Soutine and her co-authors also don’t know if these personality changes will last.
Researchers analyzed five aspects of personality. Openness defined as unconventional and creative. Extroversion, or extroversion of a person. Agreeable, or being “trustworthy and forthright.” And honesty, how responsible and organized a person is.
Gerald Croix, professor emeritus of psychology at the University of Virginia, said the authors were “appropriately cautious” in drawing their conclusions, highlighting the need for more research to revisit their findings. Stated.
Clore said the pandemic itself was a “ridiculous experiment” and could have been a restructuring of routines rather than a holistic stress that reshaped people’s personalities.
Perhaps reflecting the changes, interest in psychotherapy has surged throughout the pandemic, some therapists said.
Talkspace, an online treatment delivery platform, has seen a 60% increase in the number of active individual users in the year since March 2020, said company spokesperson John Kim.
The number of teens seeking therapy on BetterHelp has nearly quadrupled since 2019, said a spokeswoman for the online therapy company.
A therapist practicing in the United States says she has observed clients struggle to navigate the boundaries of pandemic life and cope with shifting social norms.
Nedra Glover Tawwab, a Charlotte, North Carolina-based therapist with more than a million Instagram followers, says discomfort escalates as people slowly reintegrate into past routines like working in an office. said he noticed that
“We’ve gotten so used to being isolated that now we think we like it,” Grover Tawwab said. “But is that really who you are? Or is that something you had to accept in the meantime?

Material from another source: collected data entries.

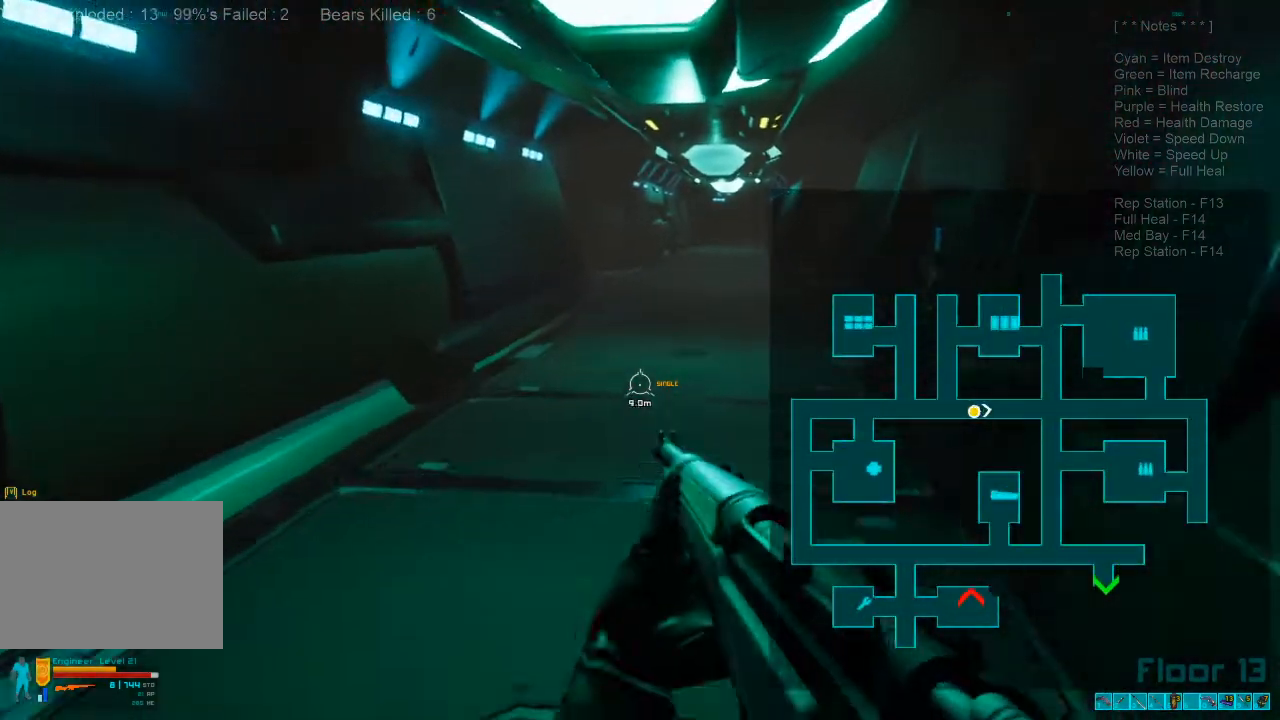
{"keys": ["w"], "mouse": []}
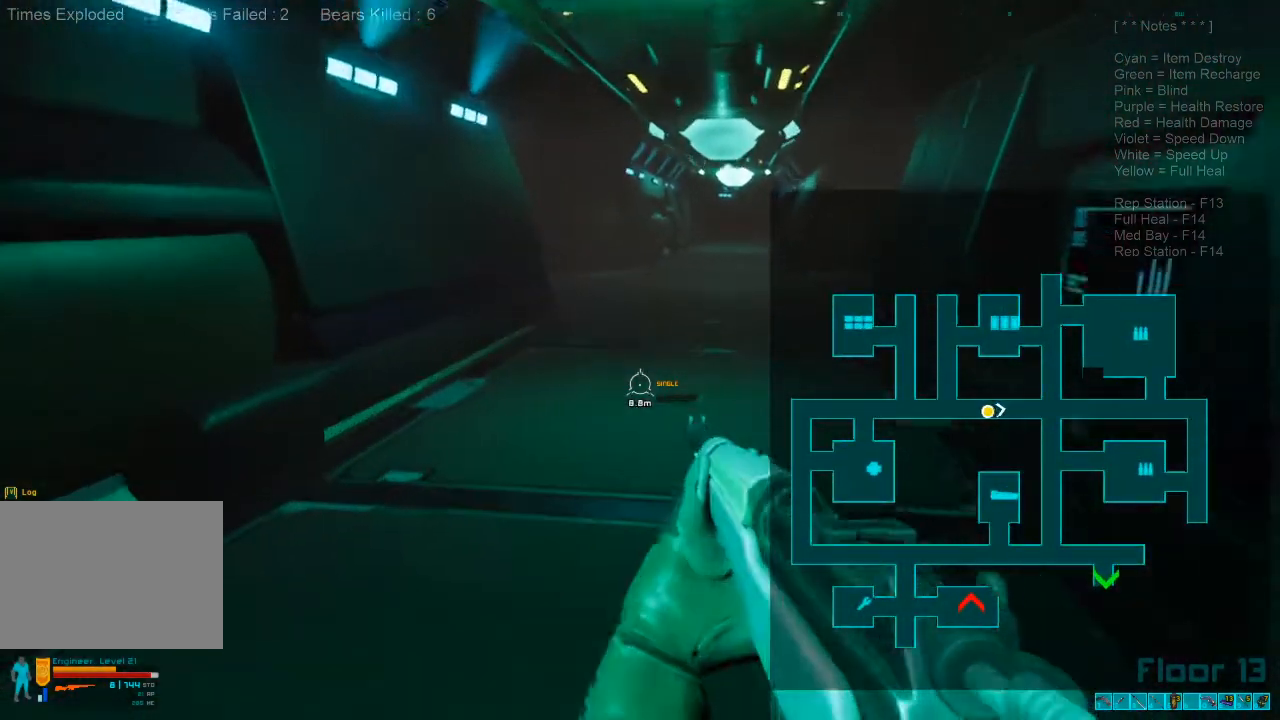
{"keys": ["w"], "mouse": [], "events": [[66, "shift", "down"], [233, "mouse_wheel", "down"], [333, "shift", "up"], [400, "mouse_wheel", "up"]]}
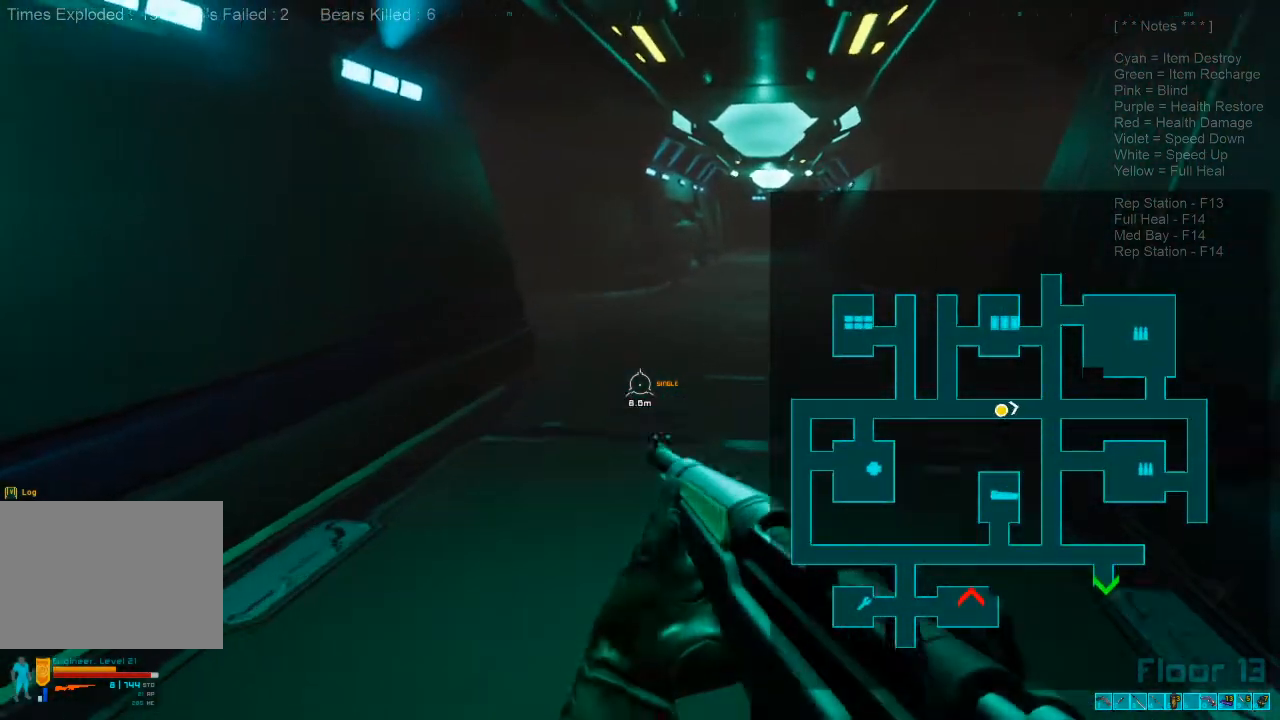
{"keys": ["shift", "w"], "mouse": [], "events": [[466, "shift", "down"]]}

Delta Hunter, New York City therapist social anxiety therapy groupsaid the pandemic had “exacerbated” pre-existing fears.
“People want to connect and work together, and we just haven’t been able to do that,” says Hunter. “It made people feel really lost.”
Young adults, especially teenagers, face greater limitations to the activities and experiences typical of adolescence and adolescence, Sutin’s study concludes. They found that people under the age of 30 had the steepest declines in conscientiousness and agreeableness.
“When your whole world goes virtual, you lose the training ground to be more honest,” Harmon said, adding that there was a lot of social unrest among the younger generation. -Personal experience and coping skills.
A few months ago, Anviksha Kalscheur’s clinic in Chicago established a teen support program to help young people deal with feelings of disconnection and isolation.
Teenagers express an overall negative outlook on the future, increasing their social anxiety. I noticed that there are “slightly dark clouds”.
Connections, attachments and interactions with others are important for developing personality, Kalscheur said, adding that identities and personalities are still formed in teenagers.
“You’re at that stage of development, and they’re not receiving things like cues, attachments, learning, and other events that you don’t really think about,” she said. The environment has a huge impact in that particular time frame.”
How long will the change in Pandemic period Whether it will persist remains an open question, the study authors say.
Therapists, including Grover Tauwab, said the transition period to face-to-face life after the worst of crises may offer opportunities to slowly reintegrate and reconnect with people and experiences in a more intentional way. .
“This is a great time to really observe what you miss and what you enjoy being away from,” she said. have time to do it.”